Limitation of the study

Subjects were enrolled using an adaptation of the WHO protocol for pfhrp2/3 deletion surveillance that prioritized enrollment of participants with discordant RDT results (16). This study design could introduce selection bias that limits the generalizability of our findings to the broader population. Nonetheless, analysis of multiple diagnostic assays applied to each sample provides a valuable opportunity to evaluate the performance of PfLDH RDTs. In addition, the field-level RDT tests were carried out by community health workers in remote health posts which could have impacted the results related to operators limited skills, inaccessibility for adequate supervision and, uncontrolled storage and transportation conditions. For example, faint test bands are not uncommon with the PfLDH-detecting RDT evaluated here and might be detected by expert readers, but missed by community health workers.

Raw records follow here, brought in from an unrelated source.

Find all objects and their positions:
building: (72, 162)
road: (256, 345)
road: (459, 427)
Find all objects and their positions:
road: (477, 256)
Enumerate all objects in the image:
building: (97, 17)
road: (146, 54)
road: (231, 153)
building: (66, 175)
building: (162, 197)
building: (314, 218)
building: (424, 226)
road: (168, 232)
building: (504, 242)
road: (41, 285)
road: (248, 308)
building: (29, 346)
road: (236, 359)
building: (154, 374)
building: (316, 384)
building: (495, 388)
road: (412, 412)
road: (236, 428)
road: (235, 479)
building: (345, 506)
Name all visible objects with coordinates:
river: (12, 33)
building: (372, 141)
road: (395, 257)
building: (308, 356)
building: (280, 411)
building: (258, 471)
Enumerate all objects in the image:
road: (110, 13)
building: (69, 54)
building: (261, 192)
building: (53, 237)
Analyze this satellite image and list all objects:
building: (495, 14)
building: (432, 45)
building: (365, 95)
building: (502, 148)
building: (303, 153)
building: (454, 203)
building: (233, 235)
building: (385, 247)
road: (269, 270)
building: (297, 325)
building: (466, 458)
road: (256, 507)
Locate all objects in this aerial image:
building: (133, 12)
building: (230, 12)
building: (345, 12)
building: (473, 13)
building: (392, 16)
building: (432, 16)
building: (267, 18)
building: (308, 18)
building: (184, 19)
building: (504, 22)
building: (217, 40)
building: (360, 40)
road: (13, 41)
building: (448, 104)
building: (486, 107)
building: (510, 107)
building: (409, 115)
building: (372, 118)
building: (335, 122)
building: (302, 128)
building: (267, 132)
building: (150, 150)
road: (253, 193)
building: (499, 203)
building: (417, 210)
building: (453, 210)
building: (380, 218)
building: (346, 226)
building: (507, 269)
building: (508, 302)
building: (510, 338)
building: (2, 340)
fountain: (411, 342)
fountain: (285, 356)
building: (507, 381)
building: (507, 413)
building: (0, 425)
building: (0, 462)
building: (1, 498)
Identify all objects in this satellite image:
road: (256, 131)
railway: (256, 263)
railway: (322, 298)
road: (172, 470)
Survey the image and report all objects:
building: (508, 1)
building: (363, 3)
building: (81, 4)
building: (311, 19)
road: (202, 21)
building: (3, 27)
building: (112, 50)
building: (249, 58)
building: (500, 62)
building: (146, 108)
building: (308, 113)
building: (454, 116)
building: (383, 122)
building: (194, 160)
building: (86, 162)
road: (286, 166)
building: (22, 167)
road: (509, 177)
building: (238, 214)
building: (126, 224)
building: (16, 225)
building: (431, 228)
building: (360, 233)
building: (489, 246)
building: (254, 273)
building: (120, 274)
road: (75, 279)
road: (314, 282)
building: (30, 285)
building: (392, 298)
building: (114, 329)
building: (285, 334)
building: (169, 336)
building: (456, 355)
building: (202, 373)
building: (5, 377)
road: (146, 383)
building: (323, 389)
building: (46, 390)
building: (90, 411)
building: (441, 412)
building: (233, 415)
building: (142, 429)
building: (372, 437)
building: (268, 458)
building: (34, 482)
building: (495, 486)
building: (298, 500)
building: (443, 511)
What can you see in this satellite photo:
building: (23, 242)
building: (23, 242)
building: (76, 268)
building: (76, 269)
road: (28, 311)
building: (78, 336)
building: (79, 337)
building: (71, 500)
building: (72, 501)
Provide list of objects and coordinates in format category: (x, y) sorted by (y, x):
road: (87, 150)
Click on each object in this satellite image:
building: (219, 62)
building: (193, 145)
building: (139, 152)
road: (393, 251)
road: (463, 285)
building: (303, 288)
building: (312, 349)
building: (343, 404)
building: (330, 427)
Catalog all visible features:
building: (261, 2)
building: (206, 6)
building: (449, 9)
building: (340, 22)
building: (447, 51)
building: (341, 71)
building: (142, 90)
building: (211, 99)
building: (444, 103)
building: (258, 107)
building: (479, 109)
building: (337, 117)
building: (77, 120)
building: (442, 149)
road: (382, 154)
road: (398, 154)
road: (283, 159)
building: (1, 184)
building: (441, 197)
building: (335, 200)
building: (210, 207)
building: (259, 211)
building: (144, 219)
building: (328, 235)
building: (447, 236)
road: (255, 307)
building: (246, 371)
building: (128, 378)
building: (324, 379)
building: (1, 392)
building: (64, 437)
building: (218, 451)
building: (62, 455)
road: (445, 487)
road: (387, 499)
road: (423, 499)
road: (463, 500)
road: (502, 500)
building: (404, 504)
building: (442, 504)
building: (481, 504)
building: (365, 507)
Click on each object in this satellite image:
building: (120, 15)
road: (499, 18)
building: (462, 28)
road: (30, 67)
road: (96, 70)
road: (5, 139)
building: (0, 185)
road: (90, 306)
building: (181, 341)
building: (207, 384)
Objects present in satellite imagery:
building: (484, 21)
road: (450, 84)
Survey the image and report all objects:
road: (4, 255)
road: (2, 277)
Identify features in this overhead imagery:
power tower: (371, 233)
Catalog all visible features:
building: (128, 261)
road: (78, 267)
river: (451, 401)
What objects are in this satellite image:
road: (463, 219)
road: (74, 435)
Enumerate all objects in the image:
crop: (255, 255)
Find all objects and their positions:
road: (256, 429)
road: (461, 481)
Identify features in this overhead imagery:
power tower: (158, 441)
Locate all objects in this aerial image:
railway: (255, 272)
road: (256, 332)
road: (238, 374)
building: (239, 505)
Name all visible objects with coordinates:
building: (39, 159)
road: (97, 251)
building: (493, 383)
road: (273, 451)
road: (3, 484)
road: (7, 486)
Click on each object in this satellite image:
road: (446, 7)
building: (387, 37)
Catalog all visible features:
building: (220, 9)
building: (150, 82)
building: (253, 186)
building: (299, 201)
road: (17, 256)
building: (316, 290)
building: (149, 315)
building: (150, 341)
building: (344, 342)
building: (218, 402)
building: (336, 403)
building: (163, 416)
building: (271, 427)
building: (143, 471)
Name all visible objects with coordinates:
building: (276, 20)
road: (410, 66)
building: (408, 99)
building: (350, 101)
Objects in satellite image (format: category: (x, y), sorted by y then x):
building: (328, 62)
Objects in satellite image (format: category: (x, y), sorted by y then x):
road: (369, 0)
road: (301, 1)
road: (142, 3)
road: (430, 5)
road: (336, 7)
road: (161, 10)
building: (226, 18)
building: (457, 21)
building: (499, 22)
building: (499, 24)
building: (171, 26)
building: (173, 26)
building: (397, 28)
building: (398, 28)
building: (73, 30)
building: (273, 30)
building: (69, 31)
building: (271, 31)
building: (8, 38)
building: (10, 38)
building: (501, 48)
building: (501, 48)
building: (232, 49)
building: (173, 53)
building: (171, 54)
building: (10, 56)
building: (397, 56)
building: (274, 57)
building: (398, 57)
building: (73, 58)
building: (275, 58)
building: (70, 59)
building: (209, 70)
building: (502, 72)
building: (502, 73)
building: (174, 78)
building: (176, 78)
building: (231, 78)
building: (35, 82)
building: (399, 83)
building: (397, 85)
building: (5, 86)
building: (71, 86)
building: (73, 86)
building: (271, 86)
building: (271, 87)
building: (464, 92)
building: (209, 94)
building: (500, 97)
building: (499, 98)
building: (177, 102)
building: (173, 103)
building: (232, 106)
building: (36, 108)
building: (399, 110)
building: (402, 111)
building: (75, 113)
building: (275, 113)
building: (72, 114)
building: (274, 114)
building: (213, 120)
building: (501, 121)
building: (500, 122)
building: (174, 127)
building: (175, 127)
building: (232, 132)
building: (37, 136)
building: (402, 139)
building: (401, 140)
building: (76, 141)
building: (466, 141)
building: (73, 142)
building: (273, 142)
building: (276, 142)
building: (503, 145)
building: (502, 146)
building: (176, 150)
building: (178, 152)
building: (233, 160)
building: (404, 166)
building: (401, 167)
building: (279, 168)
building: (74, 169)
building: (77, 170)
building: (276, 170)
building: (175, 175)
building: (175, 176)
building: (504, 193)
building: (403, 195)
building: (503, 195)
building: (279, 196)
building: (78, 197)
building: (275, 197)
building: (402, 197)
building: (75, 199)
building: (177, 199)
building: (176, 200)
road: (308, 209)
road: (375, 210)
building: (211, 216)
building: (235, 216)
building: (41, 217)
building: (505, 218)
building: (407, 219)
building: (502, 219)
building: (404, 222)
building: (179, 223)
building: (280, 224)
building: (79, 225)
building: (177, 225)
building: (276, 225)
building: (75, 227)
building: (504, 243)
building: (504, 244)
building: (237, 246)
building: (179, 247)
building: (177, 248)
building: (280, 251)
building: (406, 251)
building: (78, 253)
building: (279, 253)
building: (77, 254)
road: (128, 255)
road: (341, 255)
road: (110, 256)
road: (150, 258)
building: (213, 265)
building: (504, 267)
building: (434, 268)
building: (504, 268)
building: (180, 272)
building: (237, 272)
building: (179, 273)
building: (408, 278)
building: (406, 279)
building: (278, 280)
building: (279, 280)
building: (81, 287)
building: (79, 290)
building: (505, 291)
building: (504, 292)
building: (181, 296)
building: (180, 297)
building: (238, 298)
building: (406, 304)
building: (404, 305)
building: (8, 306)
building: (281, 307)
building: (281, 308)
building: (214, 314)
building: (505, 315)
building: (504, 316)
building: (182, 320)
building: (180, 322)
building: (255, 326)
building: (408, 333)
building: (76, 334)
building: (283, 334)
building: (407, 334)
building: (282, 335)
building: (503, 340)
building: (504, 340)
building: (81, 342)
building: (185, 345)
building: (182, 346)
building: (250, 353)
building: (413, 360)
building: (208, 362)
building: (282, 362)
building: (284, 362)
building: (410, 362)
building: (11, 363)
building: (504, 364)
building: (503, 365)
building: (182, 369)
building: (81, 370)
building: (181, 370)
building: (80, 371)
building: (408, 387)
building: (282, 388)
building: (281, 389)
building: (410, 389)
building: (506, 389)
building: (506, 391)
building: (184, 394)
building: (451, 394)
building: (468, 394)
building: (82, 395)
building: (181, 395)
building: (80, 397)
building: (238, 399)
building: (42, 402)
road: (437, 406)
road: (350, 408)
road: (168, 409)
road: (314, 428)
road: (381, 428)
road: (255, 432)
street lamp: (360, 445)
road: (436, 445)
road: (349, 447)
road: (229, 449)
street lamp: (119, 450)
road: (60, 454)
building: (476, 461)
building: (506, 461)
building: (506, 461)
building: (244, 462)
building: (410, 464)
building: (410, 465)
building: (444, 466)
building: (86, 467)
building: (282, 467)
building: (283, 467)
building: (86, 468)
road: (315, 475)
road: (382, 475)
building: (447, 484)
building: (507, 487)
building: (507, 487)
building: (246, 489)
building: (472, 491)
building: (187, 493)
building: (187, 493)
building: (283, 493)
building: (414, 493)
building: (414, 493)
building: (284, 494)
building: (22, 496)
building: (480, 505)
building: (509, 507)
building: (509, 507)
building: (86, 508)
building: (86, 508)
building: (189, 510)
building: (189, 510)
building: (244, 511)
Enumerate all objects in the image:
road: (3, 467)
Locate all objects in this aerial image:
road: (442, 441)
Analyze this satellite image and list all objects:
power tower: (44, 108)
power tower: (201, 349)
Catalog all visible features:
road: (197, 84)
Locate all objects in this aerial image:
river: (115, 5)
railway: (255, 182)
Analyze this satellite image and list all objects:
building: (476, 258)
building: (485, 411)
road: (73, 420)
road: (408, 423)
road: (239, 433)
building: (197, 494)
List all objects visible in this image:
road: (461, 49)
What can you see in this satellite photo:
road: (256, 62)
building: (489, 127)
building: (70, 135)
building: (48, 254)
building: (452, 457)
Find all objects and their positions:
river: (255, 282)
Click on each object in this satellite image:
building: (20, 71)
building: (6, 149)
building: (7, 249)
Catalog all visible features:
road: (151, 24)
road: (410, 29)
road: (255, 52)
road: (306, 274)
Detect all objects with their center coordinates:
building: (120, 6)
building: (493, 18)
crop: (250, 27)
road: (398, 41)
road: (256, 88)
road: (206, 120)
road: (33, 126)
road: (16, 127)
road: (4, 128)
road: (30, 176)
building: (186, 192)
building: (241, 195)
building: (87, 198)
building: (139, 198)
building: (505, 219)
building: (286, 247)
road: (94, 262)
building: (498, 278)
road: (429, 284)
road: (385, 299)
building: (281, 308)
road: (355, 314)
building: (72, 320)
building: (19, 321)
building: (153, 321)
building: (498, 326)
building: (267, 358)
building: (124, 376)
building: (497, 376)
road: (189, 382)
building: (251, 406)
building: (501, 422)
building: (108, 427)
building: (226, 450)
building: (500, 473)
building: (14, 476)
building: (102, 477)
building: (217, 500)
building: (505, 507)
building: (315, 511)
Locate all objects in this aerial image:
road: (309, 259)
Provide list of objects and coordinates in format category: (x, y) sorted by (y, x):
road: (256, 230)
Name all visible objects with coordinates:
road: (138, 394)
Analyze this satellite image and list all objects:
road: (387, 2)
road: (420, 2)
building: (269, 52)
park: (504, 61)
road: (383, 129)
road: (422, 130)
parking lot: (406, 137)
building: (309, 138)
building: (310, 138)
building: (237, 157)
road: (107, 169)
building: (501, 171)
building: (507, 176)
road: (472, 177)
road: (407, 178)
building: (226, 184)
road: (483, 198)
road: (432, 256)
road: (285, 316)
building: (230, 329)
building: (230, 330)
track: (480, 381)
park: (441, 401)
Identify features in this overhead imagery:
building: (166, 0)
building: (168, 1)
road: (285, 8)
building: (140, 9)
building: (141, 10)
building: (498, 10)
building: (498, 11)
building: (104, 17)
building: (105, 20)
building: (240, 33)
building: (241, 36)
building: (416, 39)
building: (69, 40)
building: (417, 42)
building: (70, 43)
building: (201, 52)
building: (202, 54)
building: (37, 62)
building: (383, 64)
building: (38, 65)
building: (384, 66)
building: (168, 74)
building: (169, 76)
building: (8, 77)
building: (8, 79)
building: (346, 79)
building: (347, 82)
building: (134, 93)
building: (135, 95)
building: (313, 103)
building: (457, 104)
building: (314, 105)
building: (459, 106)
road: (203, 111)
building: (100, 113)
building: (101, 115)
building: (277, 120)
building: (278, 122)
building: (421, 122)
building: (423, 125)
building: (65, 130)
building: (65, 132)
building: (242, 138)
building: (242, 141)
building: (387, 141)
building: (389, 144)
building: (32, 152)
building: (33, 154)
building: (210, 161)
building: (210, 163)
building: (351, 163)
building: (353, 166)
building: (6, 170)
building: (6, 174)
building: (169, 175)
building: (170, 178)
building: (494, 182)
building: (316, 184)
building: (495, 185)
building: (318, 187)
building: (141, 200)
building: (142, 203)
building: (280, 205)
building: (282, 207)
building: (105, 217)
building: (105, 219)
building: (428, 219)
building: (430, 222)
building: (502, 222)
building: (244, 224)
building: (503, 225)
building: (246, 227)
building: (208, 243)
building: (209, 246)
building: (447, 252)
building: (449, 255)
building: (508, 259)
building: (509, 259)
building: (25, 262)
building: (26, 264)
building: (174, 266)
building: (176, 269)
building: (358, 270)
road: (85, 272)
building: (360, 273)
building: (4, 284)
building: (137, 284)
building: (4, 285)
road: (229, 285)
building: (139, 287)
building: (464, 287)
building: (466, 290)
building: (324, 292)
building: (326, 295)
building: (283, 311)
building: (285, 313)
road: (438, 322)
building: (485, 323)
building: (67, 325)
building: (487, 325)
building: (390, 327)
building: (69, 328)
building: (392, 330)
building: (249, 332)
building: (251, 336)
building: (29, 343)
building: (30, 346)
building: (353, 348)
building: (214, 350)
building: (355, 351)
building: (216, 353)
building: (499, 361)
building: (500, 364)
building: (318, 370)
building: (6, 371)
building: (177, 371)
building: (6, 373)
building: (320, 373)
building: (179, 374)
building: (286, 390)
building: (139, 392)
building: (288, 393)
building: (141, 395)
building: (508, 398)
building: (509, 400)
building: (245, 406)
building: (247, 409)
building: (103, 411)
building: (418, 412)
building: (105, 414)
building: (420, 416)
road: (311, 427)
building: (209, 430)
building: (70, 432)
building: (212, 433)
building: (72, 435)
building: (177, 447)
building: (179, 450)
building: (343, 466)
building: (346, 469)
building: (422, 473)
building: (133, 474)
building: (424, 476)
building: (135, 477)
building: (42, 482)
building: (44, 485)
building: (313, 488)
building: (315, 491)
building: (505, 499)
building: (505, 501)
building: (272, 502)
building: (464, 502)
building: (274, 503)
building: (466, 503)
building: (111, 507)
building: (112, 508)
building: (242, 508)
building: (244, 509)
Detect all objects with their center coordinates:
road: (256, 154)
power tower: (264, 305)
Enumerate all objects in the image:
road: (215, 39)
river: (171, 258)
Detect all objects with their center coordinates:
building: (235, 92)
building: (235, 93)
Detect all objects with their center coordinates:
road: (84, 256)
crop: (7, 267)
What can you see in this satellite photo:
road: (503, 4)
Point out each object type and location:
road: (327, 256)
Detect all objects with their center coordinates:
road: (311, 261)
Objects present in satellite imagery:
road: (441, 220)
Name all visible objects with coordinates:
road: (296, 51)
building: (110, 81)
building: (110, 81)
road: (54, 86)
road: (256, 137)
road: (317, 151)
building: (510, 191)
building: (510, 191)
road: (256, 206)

Conclusion and recommendation

The field-level performance of PfLDH detection RDTs results showed that the overall proportion of P. falciparum cases detected by PfLDH detecting RDT, pfldh qPCR and a PfLDH immunoassay is generally higher than HRP2 detection by RDT or immunoassay. However, the sensitivity and specificity of PfLDH detection RDTs compared to both pfldh PCR and to PfLDH bead-based immunoassay was lower than expected. As the country is preparing to switch to non-HRP2 detection in response to pfhrp2 deletion problem, a strong RDT quality assurance system and adequate in-service training for operators is needed before introducing alternative RDT products for national programme use.